Crise de Responsabilidade

Durante a história do homem, pelo menos a que foi registrada, observa toda uma gama de instrumentos que fizeram com que o sujeito não tivesse responsabilidade sobre seus atos. Se pensarmos, desde religiões anímicas, como na magia que fazia o homem adentrar os mistérios da natureza, divinizando-os. Vieram outras formas de civilização, nascendo deuses antropomórficos, até fundirem todos em um monoteísmo que perdura na cultura ocidental. Nietzsche teve a ousadia de proclamar a morte de deus, que já existia na postura dos próprios crentes. Chegamos finalmente à contemporaneidade e estamos diante de algo que tem assolado os homens, a chamada depressão.

Neste ensaio, o objetivo é tratar a respeito de uma possível causa da depressão. Partindo de observações feitas que dão indícios acerca de uma hipótese de diagnóstico. O depressivo sofre, ainda que muitos não consigam dizer o porque. Clínicas superlotam com pacientes em busca da cura, mas encontram apenas medicamentos que não permitem que confrontem suas aflições. Cada vez mais, se propaga essa epidemia depressiva. Não se fala de cura, mas sim, de medidas paliativas. Observa-se no comportamento do depressivo em geral, uma necessidade de afastamento dos hábitos da sociedade “sã”, sendo que o sentimento que invade é o de culpa.

A culpa surge dessa perda da inocência, como escrevera Kierkegaard. Quando crianças, somos amparados pelos pais, que exercem a responsabilidade sobre aquele que não possui responsabilidade própria. Assim como, antes teríamos como responsáveis, forças da natureza e deuses. Transferimos a outro a nossa responsabilidade. Quando crescemos, adquirimos nossa própria responsabilidade, quando as escolhas são despejadas no indivíduo, para que possa “crescer”. Os pais “lavam suas mãos”, só temos a nós mesmos a quem recorrer, não apenas para o mérito do conseguido, mas também pelo fracasso do não obtido. Também não existe mais demônio, o que faz cair sobre cada um, o peso dos atos cometidos. Sarte escrevera, “todo homem está condenado a ser livre”, já que esse é obrigado a fazer escolhas, a exercer sua liberdade.

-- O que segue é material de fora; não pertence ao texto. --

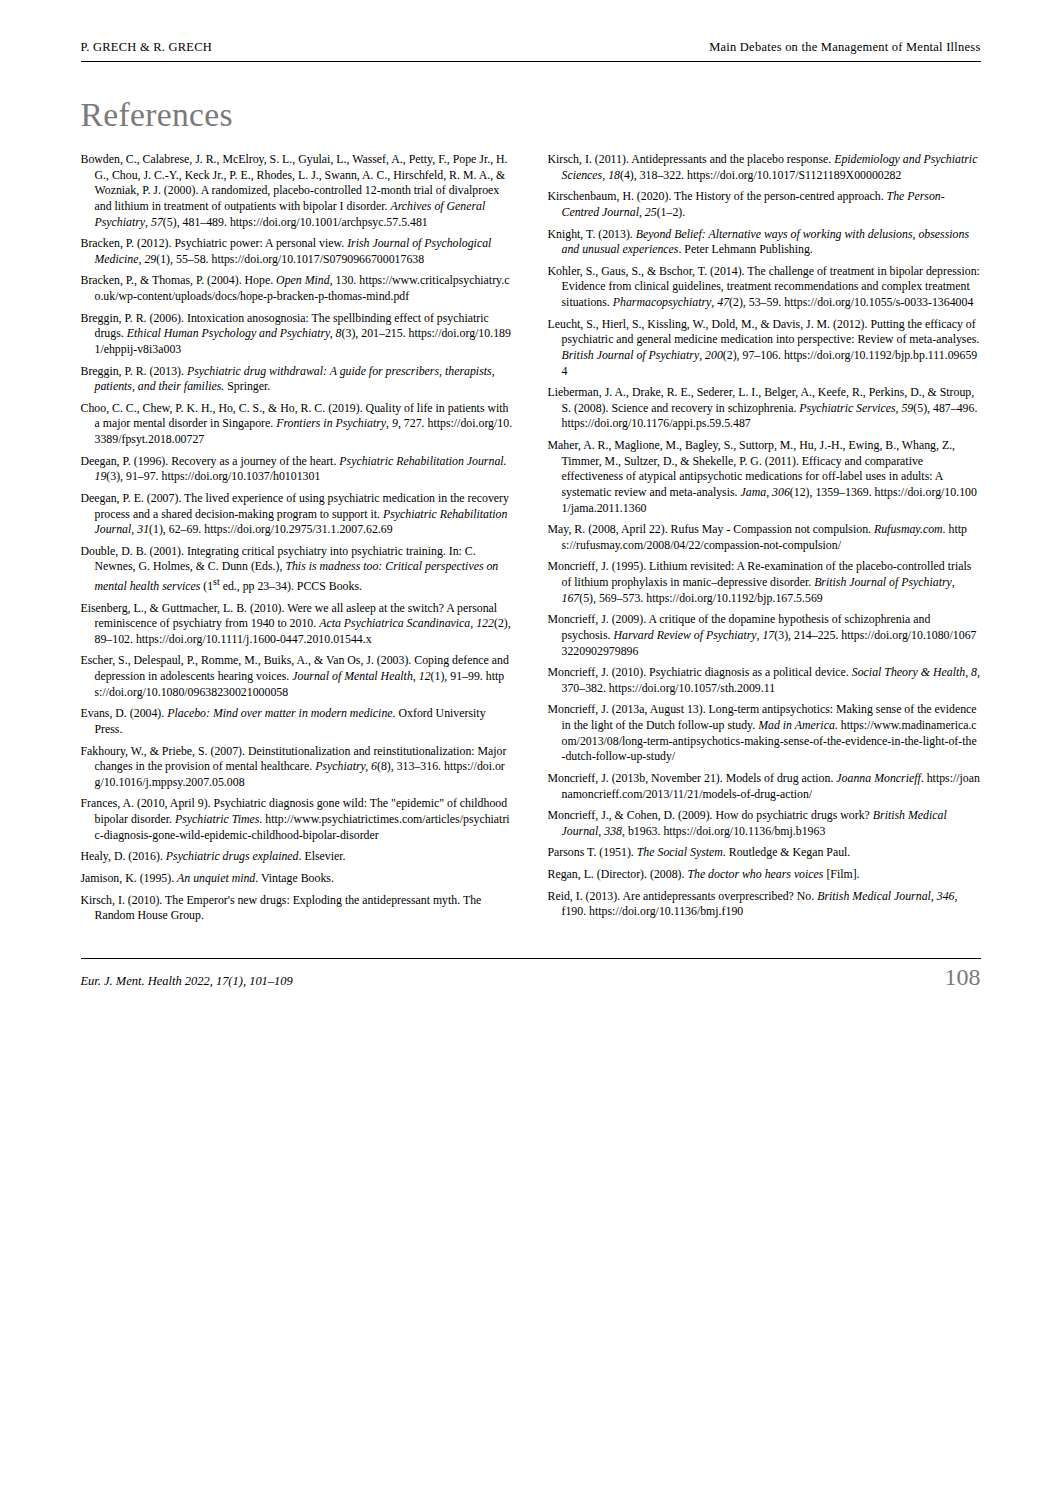P. Grech & R. Grech
Main Debates on the Management of Mental Illness
References
Bowden, C., Calabrese, J. R., McElroy, S. L., Gyulai, L., Wassef, A., Petty, F., Pope Jr., H. G., Chou, J. C.-Y., Keck Jr., P. E., Rhodes, L. J., Swann, A. C., Hirschfeld, R. M. A., & Wozniak, P. J. (2000). A randomized, placebo-controlled 12-month trial of divalproex and lithium in treatment of outpatients with bipolar I disorder. Archives of General Psychiatry, 57(5), 481–489. https://doi.org/10.1001/archpsyc.57.5.481
Bracken, P. (2012). Psychiatric power: A personal view. Irish Journal of Psychological Medicine, 29(1), 55–58. https://doi.org/10.1017/S0790966700017638
Bracken, P., & Thomas, P. (2004). Hope. Open Mind, 130. https://www.criticalpsychiatry.co.uk/wp-content/uploads/docs/hope-p-bracken-p-thomas-mind.pdf
Breggin, P. R. (2006). Intoxication anosognosia: The spellbinding effect of psychiatric drugs. Ethical Human Psychology and Psychiatry, 8(3), 201–215. https://doi.org/10.1891/ehppij-v8i3a003
Breggin, P. R. (2013). Psychiatric drug withdrawal: A guide for prescribers, therapists, patients, and their families. Springer.
Choo, C. C., Chew, P. K. H., Ho, C. S., & Ho, R. C. (2019). Quality of life in patients with a major mental disorder in Singapore. Frontiers in Psychiatry, 9, 727. https://doi.org/10.3389/fpsyt.2018.00727
Deegan, P. (1996). Recovery as a journey of the heart. Psychiatric Rehabilitation Journal. 19(3), 91–97. https://doi.org/10.1037/h0101301
Deegan, P. E. (2007). The lived experience of using psychiatric medication in the recovery process and a shared decision-making program to support it. Psychiatric Rehabilitation Journal, 31(1), 62–69. https://doi.org/10.2975/31.1.2007.62.69
Double, D. B. (2001). Integrating critical psychiatry into psychiatric training. In: C. Newnes, G. Holmes, & C. Dunn (Eds.), This is madness too: Critical perspectives on mental health services (1st ed., pp 23–34). PCCS Books.
Eisenberg, L., & Guttmacher, L. B. (2010). Were we all asleep at the switch? A personal reminiscence of psychiatry from 1940 to 2010. Acta Psychiatrica Scandinavica, 122(2), 89–102. https://doi.org/10.1111/j.1600-0447.2010.01544.x
Escher, S., Delespaul, P., Romme, M., Buiks, A., & Van Os, J. (2003). Coping defence and depression in adolescents hearing voices. Journal of Mental Health, 12(1), 91–99. https://doi.org/10.1080/09638230021000058
Evans, D. (2004). Placebo: Mind over matter in modern medicine. Oxford University Press.
Fakhoury, W., & Priebe, S. (2007). Deinstitutionalization and reinstitutionalization: Major changes in the provision of mental healthcare. Psychiatry, 6(8), 313–316. https://doi.org/10.1016/j.mppsy.2007.05.008
Frances, A. (2010, April 9). Psychiatric diagnosis gone wild: The "epidemic" of childhood bipolar disorder. Psychiatric Times. http://www.psychiatrictimes.com/articles/psychiatric-diagnosis-gone-wild-epidemic-childhood-bipolar-disorder
Healy, D. (2016). Psychiatric drugs explained. Elsevier.
Jamison, K. (1995). An unquiet mind. Vintage Books.
Kirsch, I. (2010). The Emperor's new drugs: Exploding the antidepressant myth. The Random House Group.
Kirsch, I. (2011). Antidepressants and the placebo response. Epidemiology and Psychiatric Sciences, 18(4), 318–322. https://doi.org/10.1017/S1121189X00000282
Kirschenbaum, H. (2020). The History of the person-centred approach. The Person-Centred Journal, 25(1–2).
Knight, T. (2013). Beyond Belief: Alternative ways of working with delusions, obsessions and unusual experiences. Peter Lehmann Publishing.
Kohler, S., Gaus, S., & Bschor, T. (2014). The challenge of treatment in bipolar depression: Evidence from clinical guidelines, treatment recommendations and complex treatment situations. Pharmacopsychiatry, 47(2), 53–59. https://doi.org/10.1055/s-0033-1364004
Leucht, S., Hierl, S., Kissling, W., Dold, M., & Davis, J. M. (2012). Putting the efficacy of psychiatric and general medicine medication into perspective: Review of meta-analyses. British Journal of Psychiatry, 200(2), 97–106. https://doi.org/10.1192/bjp.bp.111.096594
Lieberman, J. A., Drake, R. E., Sederer, L. I., Belger, A., Keefe, R., Perkins, D., & Stroup, S. (2008). Science and recovery in schizophrenia. Psychiatric Services, 59(5), 487–496. https://doi.org/10.1176/appi.ps.59.5.487
Maher, A. R., Maglione, M., Bagley, S., Suttorp, M., Hu, J.-H., Ewing, B., Whang, Z., Timmer, M., Sultzer, D., & Shekelle, P. G. (2011). Efficacy and comparative effectiveness of atypical antipsychotic medications for off-label uses in adults: A systematic review and meta-analysis. Jama, 306(12), 1359–1369. https://doi.org/10.1001/jama.2011.1360
May, R. (2008, April 22). Rufus May - Compassion not compulsion. Rufusmay.com. https://rufusmay.com/2008/04/22/compassion-not-compulsion/
Moncrieff, J. (1995). Lithium revisited: A Re-examination of the placebo-controlled trials of lithium prophylaxis in manic–depressive disorder. British Journal of Psychiatry, 167(5), 569–573. https://doi.org/10.1192/bjp.167.5.569
Moncrieff, J. (2009). A critique of the dopamine hypothesis of schizophrenia and psychosis. Harvard Review of Psychiatry, 17(3), 214–225. https://doi.org/10.1080/10673220902979896
Moncrieff, J. (2010). Psychiatric diagnosis as a political device. Social Theory & Health, 8, 370–382. https://doi.org/10.1057/sth.2009.11
Moncrieff, J. (2013a, August 13). Long-term antipsychotics: Making sense of the evidence in the light of the Dutch follow-up study. Mad in America. https://www.madinamerica.com/2013/08/long-term-antipsychotics-making-sense-of-the-evidence-in-the-light-of-the-dutch-follow-up-study/
Moncrieff, J. (2013b, November 21). Models of drug action. Joanna Moncrieff. https://joannamoncrieff.com/2013/11/21/models-of-drug-action/
Moncrieff, J., & Cohen, D. (2009). How do psychiatric drugs work? British Medical Journal, 338, b1963. https://doi.org/10.1136/bmj.b1963
Parsons T. (1951). The Social System. Routledge & Kegan Paul.
Regan, L. (Director). (2008). The doctor who hears voices [Film].
Reid, I. (2013). Are antidepressants overprescribed? No. British Medical Journal, 346, f190. https://doi.org/10.1136/bmj.f190
Eur. J. Ment. Health 2022, 17(1), 101–109
108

Pior do que não ter em que jogar a culpa pelo fracasso, é estar desorientado, não tendo mais quem faça nossas escolhas. Daí a necessidade de buscar religiões, sacerdotes consultores, divãs, médicos. Queremos a volta de quem age por nós, ou daquilo que seja possível transferir a ação, nos deixando sem esse fardo da responsabilidade, que é o grande fator da depressão. O medo está em agir, sabendo que seus atos repercutem, que provocamos algo fora de controle, como se algum dia alguém tivesse controle sobre o que existe. Aí está a grande aflição, o problema do antroprocentrismo, que faz do homem o grande demiurgo. Mesmo os fiéis sofrem, já que sabem no íntimo que a crença é uma roupagem, daí a necessidade de tantos cultos, para sempre estar renovando a ilusão, eis o “ópio”, como escrevera Marx.

Como desfecho trágico, a depressão tem como cura a própria vontade do homem em se libertar da crise. Isso significa que a única maneira de combater o drama, é assumindo a postura que o levou a vivenciar essa angústia. Pois, se a condição de depressivo é consequência de atribuirmos ao homem a responsabilidade sobre seus atos, a “cura” consiste em assumir esse ser responsável, a saber, a necessidade de responsabilizar a si, frazendo uma nova escolha, condenando-se mais, sartreanamente falando. Ainda que sejamos depressivos, optamos mais uma vez em fazer, já que o não-fazer é outra forma de fazermos. Assim como Adão, fomos expulsos do paraíso da ignorância, agora temos dúvidas, tateando as incertezas de um futuro improvável, sabendo que caminhos sós, ainda mais que o antigo patriarca que tinha a sombra do deus que o abandonou. O sujeito contemporâneo caminha sem sombra, no máximo vendo suas próprias pegadas, que muitas vezes o leva a trilhas feitas em círculo.